Un smartphone posé sur la cage thoracique du patient, à la jonction du sternum et de la clavicule, permet donc « d’écouter » ce que les spécialistes appellent la chambre de chasse du cœur. Le système mesure les mouvements du corps qui signent la vitesse d’éjection du sang et il capte six types de paramètres qui sont ensuite interprétés par un modèle d’intelligence artificielle:

– L’énergie développée par le cœur
– La fonction d’éjection pour contrôler le fonctionnement des valves
– La distribution d’énergie pour évaluer l’effort du cœur à chaque étape du cycle cardiaque
– Le rythme cardiaque
– La variabilité du rythme cardiaque
– Le rythme respiratoire

« La rapidité et la facilité de cette solution devraient permettre à l’avenir de continuer à suivre le patient à distance, de diminuer les coûts des soins de santé et de mieux gérer les consultations à l’hôpital », développe le cardiologue Alexandre Almorad. « HeartKinetics répond au besoin des spécialistes de pouvoir suivre au mieux leurs patients avec une grande facilité ».

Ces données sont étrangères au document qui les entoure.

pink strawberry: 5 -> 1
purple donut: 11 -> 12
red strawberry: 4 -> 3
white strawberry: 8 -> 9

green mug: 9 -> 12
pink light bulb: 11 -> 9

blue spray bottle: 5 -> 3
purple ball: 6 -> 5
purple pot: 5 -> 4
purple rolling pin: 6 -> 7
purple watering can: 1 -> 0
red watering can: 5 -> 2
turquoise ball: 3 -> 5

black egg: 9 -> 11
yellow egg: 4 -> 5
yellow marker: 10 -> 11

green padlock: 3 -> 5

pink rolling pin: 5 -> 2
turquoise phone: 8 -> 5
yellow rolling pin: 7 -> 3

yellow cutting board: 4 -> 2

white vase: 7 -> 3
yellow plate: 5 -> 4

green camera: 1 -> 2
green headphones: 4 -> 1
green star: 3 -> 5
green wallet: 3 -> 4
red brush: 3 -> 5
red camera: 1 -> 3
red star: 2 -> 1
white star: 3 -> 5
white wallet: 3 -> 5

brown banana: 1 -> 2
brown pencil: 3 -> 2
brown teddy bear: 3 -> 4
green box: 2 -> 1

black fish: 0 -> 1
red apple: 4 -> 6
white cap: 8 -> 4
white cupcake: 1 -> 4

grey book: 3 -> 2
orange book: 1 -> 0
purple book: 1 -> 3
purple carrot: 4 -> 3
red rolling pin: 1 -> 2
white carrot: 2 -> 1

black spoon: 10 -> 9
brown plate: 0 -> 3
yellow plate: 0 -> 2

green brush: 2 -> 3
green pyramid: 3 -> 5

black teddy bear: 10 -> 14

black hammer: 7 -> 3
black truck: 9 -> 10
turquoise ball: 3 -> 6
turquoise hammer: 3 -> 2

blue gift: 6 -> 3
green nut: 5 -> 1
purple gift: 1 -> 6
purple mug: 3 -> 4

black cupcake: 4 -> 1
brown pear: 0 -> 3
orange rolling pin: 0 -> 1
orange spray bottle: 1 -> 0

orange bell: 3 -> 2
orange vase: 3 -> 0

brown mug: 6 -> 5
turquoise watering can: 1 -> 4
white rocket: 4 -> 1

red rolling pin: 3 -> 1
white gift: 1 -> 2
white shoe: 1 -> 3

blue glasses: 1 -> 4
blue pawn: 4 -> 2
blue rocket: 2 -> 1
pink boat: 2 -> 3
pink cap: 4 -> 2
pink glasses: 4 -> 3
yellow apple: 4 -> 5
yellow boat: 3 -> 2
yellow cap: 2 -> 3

Objectif 2023 pour la commercialisation

« Les maladies cardiaques sont souvent diagnostiquées trop tardivement », explique Pierre-François Migeotte, fondateur et CEO de l’entreprise. Plus de 40 % des cas ne sont pas diagnostiqués par un généraliste, mais aux urgences. Pourtant, l’insuffisance cardiaque est un vrai problème de santé publique. Notre application n’a pas pour but de remplacer les outils du cardiologue, mais d’améliorer et faciliter les diagnostics en permettant de réaliser à distance une évaluation aussi complète que possible de la fonction cardiaque », précise-t-il.

L’entreprise envisage d’être sur le marché dans le courant de l’année 2023. Son ambition est d’abord européenne, mais l’application mobile pourrait à l’avenir conquérir les États-Unis, le Moyen-Orient et l’Asie, « où l’insuffisance cardiaque est un problème majeur », indique le Dr Migeotte en guise de conclusion.